Broken Object Level Authorization in the Wild: An Empirical Taxonomy from 100+ Bug Bounty Disclosures
For API security practitioners and OWASP, this provides the first empirical taxonomy of real-world BOLA vulnerabilities, revealing gaps in existing guidance.
This paper presents a large-scale empirical analysis of Broken Object Level Authorization (BOLA) using 107 classified bug bounty reports from HackerOne, finding that 78.5% are confirmed BOLA and identifying Action-Level Object BOLA as a dominant but underrepresented family (41.7% of cases).

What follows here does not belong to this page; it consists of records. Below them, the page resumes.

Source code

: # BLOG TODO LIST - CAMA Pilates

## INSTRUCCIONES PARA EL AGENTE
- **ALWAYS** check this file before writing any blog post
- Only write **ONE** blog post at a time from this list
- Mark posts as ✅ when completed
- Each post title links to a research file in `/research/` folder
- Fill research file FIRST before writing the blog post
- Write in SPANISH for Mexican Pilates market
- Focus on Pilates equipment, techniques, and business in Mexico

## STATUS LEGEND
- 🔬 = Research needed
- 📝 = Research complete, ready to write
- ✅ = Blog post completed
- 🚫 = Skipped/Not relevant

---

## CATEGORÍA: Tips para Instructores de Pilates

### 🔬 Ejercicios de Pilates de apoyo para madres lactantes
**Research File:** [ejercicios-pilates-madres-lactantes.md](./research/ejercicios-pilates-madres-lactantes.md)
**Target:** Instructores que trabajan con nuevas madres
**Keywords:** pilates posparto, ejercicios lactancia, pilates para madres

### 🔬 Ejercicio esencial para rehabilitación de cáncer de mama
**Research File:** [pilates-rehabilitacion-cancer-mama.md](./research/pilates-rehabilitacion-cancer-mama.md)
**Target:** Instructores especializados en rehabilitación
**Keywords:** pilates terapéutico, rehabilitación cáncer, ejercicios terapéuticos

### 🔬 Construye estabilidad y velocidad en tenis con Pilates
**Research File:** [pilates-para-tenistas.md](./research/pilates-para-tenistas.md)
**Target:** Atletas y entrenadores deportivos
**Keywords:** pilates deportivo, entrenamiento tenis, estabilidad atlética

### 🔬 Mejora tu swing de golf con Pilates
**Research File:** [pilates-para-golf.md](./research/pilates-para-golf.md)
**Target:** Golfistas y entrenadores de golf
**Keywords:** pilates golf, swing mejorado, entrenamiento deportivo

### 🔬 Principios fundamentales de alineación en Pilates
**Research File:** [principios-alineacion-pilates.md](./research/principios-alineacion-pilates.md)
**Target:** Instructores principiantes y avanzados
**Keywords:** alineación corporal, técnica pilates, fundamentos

Broken Object Level Authorization (BOLA) is consistently ranked the most critical API security vulnerability, yet the existing literature remains almost entirely conceptual. This paper presents one of the first large-scale empirical analyses of BOLA in publicly disclosed bug bounty reports. We constructed a reproducible sampling frame of 200 HackerOne disclosures tagged IDOR or Improper Access Control (2021-2026) and applied a three-criterion inclusion filter, yielding 107 fully classified reports. Classification used an LLM-assisted schema-completion procedure under constrained, human-adjudicated criteria against a six-family BOLA taxonomy. Of 107 classified reports, 84 (78.5%) were confirmed in-scope BOLA. Action-Level Object BOLA, defined by unauthorized state-changing actions on another user's objects, accounts for 41.7% of confirmed cases and emerges alongside Direct Object Reference BOLA as one of the two dominant families observed in the dataset. This shows a pattern historically underrepresented in practitioner guidance. Approximately 21.5% of classified reports are out-of-scope under strict criteria, indicating that tag-counting on platforms like HackerOne significantly overstates the BOLA-specific signal. We report distributions across family, action type, authorization direction, industry sector, identifier format, and exploit mechanism. Key secondary findings include an 11.9% rate of vertical (user-to-admin) privilege failures and systematic exploitation of GraphQL Global IDs across major platforms. Findings have direct implications for API security testing protocols, developer education, and OWASP guidance.